Is there a mathematical statement that is linking integer limits to real limits?

Question

I saw a question asking for the limit

$$\lim_{n \to \infty}\frac{\tan(n)}{n}.$$

At first I thought that the limit assumed $n$ to be a real number. So I gave the advice to use $\pi/2+2\pi k$ and $2\pi k$ as two sequences with different limits. The real limit for $x\to \infty$, in which $x \in \mathbb{R}$, is much easier to handle than the limit $n \to \infty$, in which $n \in \mathbb{N}$.

Here is my question:

Is there a mathematical theorem that is linking the integer limit $$\lim_{n\to \infty}f(n)$$ to the real limit $$\lim_{x\to\infty}f(x)?$$

Is the equidistribution theorem such a mathematical statement?

Answer 1

The equidistribution theorem is a useful tool for proving that some limits over $\mathbb{N}$ (do not) exist or some series are (not) converging, but in general $\lim_{n\to +\infty}f(n)$ may exist even if $\lim_{x\to +\infty}f(x)$ does not: just take $f(x)=\sin(\pi x)$. On the other hand, it is trivial that $\lim_{x\to +\infty}f(x)=C$ implies $\lim_{x\to +\infty}f(n)=C$. In our case $\lim_{x\to +\infty}f(x)$ does not exist and neither it does $\lim_{n\to +\infty} f(n)$, but that is tricky.
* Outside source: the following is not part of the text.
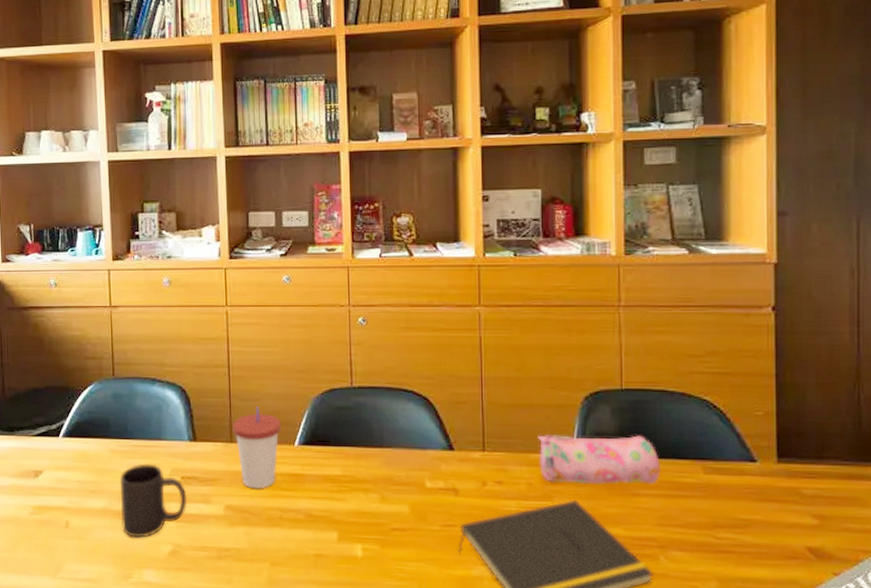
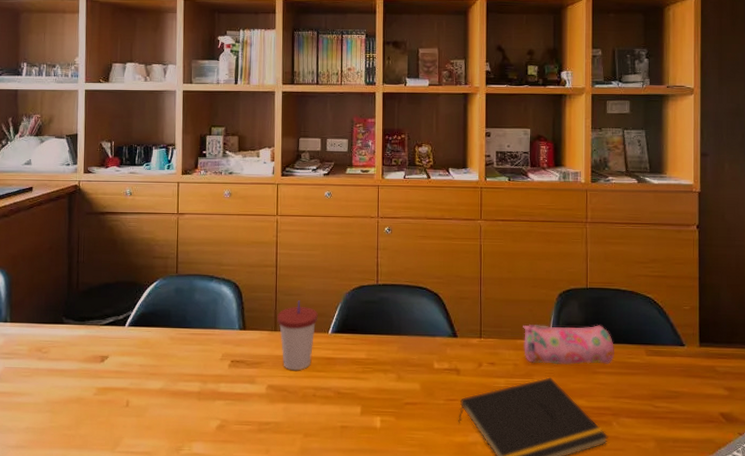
mug: present [119,464,187,538] -> none [176,349,235,414]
Take a convergent $\frac{p_k}{q_k}$ of the continued fraction of $\frac{\pi}{2}$ with $q_k$ being odd: we have $$ \left| \frac{p_k}{q_k}-\frac{\pi}{2} \right|\leq \frac{1}{q_k^2}, $$ hence $|\sin(p_k)|$ is less than $\frac{1}{q_k}$ apart from $1$ and $\cos(p_k)$ is less that $\frac{1}{q_k}$ apart from zero, hence if $q_k$ is big enough we have $\left|\frac{\tan(p_k)}{p_k}\right|\geq\frac{1}{2}$, so $\limsup_{n\to +\infty}|f(n)|\geq\frac{1}{2}$. With the same technique we may also find a subsequence proving $\liminf_{n\to +\infty} |f(n)|\leq \frac{1}{3}$, so the limit does not exist.

Answer 2

If a function $f$ is continuous, then for any sequence $x_n\to x_0$, $$\lim_{x_n\to x_0} f(x_n)=f(x_0),$$ and in particular if $x_0=\infty$, $$\lim_{n\to\infty}f(n)=\lim_{x\to\infty}f(x)$$ for real $x$ and natural $n$. However this is not the case since $\tan$ is not continuous, and in fact it does not even make sense to say $$\lim_{x\to\infty}\frac{\tan x}{x}$$ because this is only definied if all sequences converging to infinity give the same limit.
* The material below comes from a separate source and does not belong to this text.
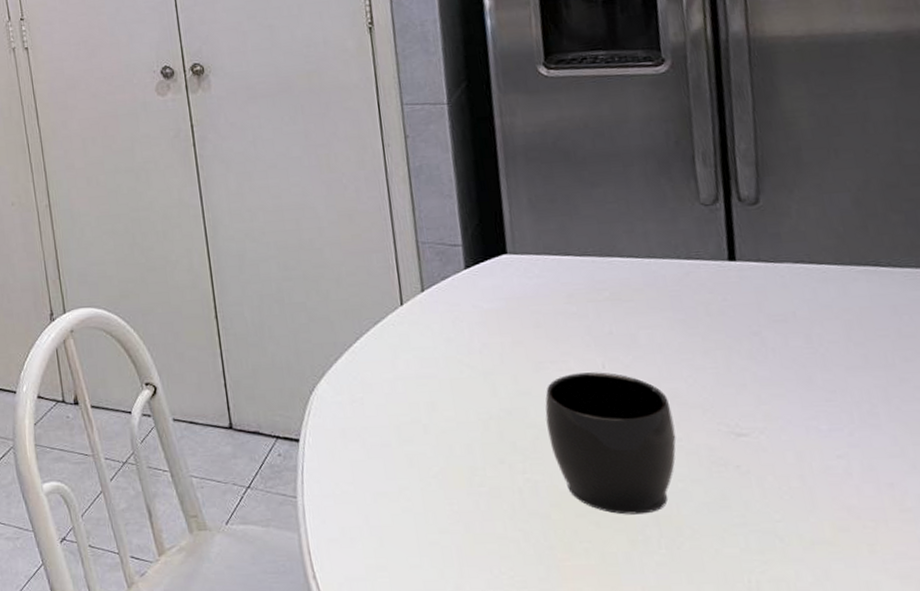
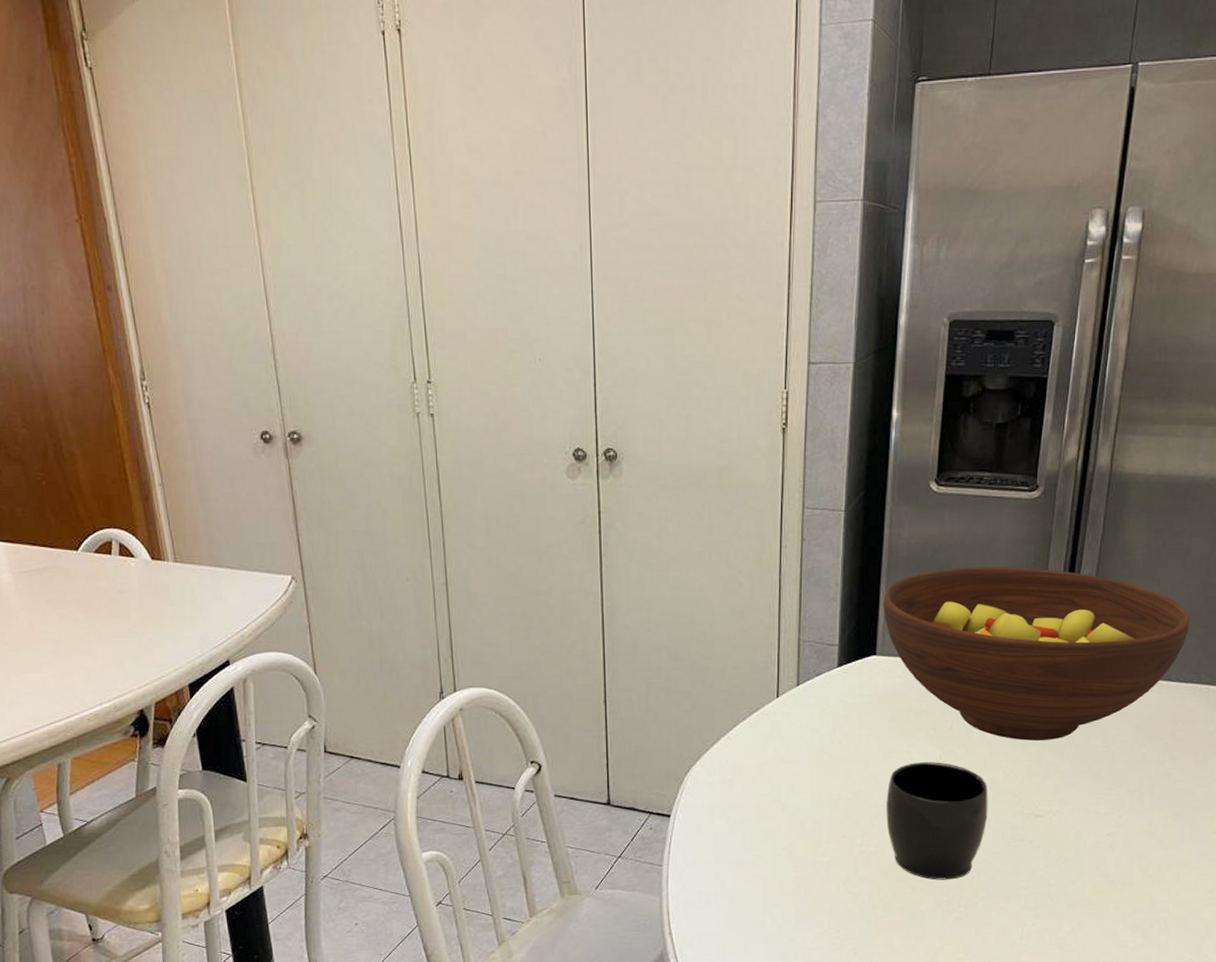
fruit bowl: none [505,147,890,344] -> present [883,566,1190,741]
So in short, yes, you have to use natural numbers, which does make the question more difficult but also more interesting.
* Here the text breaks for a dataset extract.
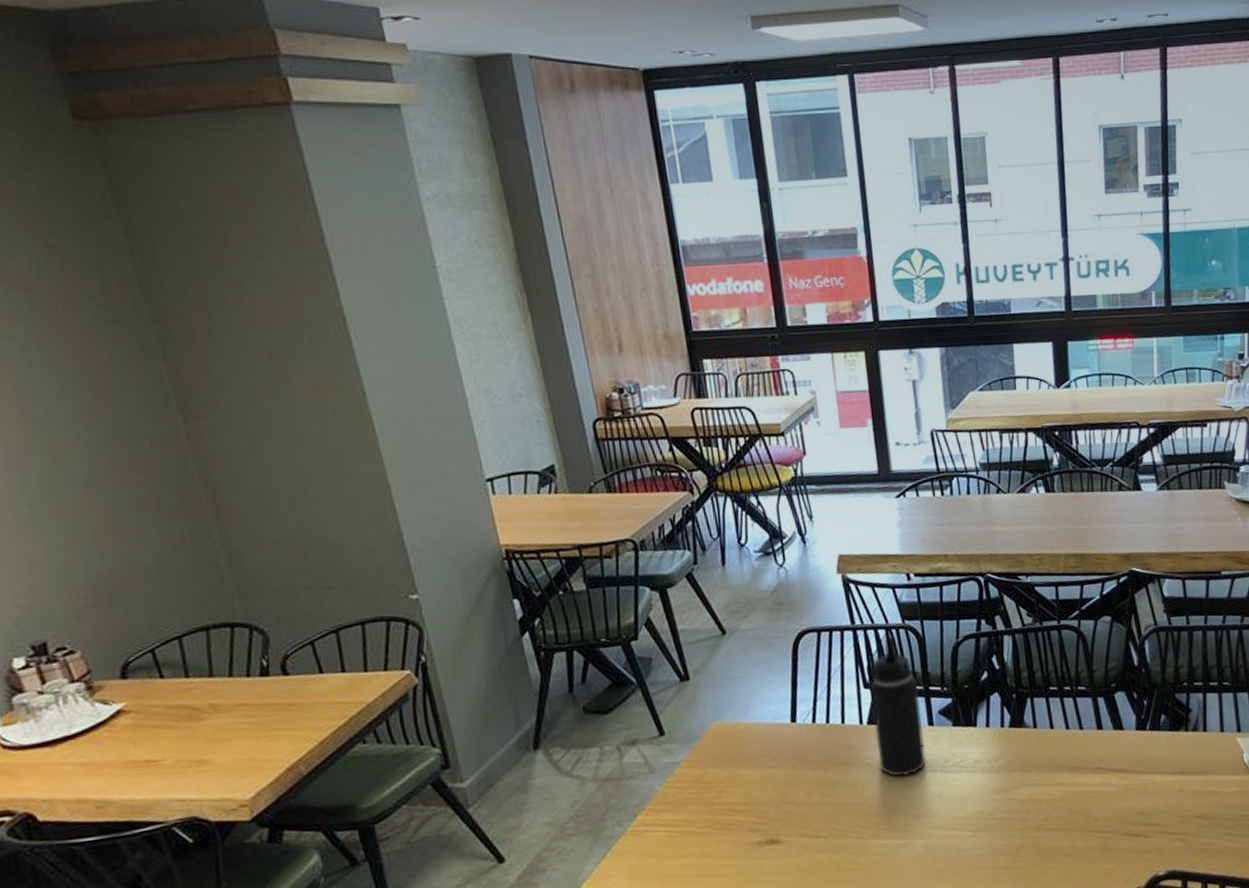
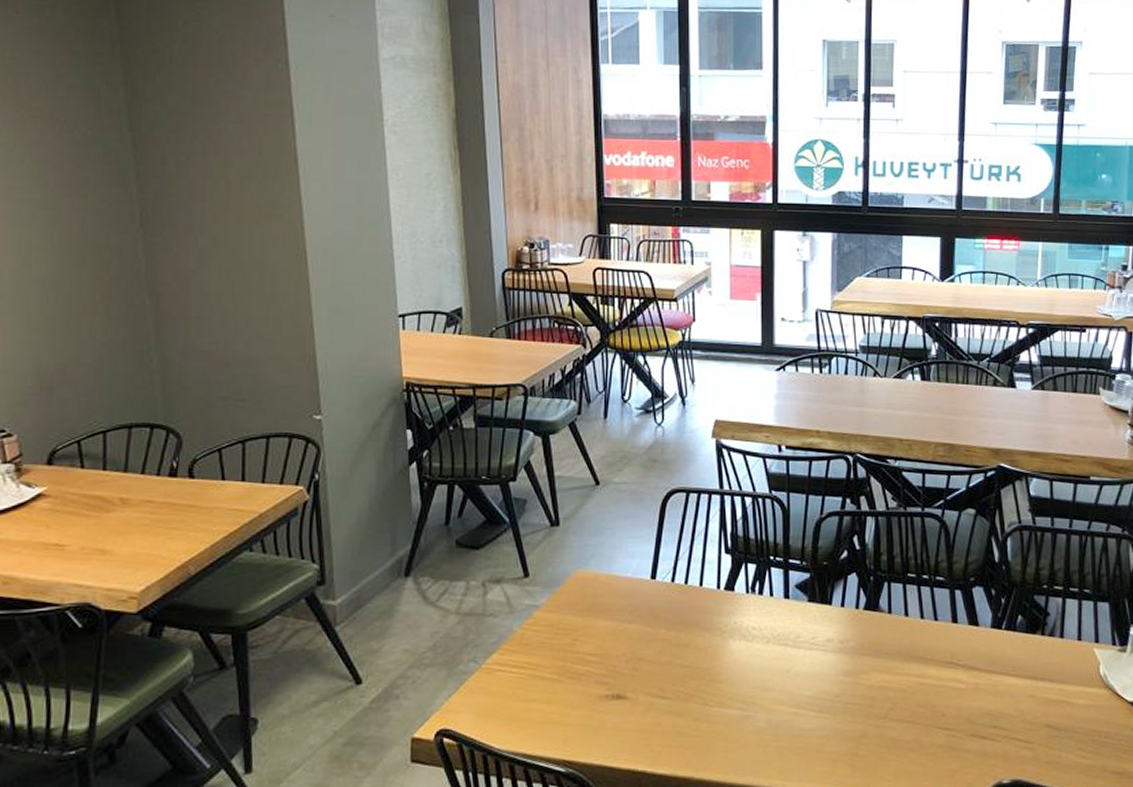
water bottle: present [870,635,926,777] -> none [731,503,779,647]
In fact I am starting to think that the limit does not exist in this case either, since the decimal expansion of $\pi/2$ has arbitrarily long sequences of zeros (I don't know if this is even known?), and so $\tan n$ becomes arbitrarily large. But I may be wrong.

EDIT: I'm sorry I just realized Jack D'Aurizio answered that beautifully.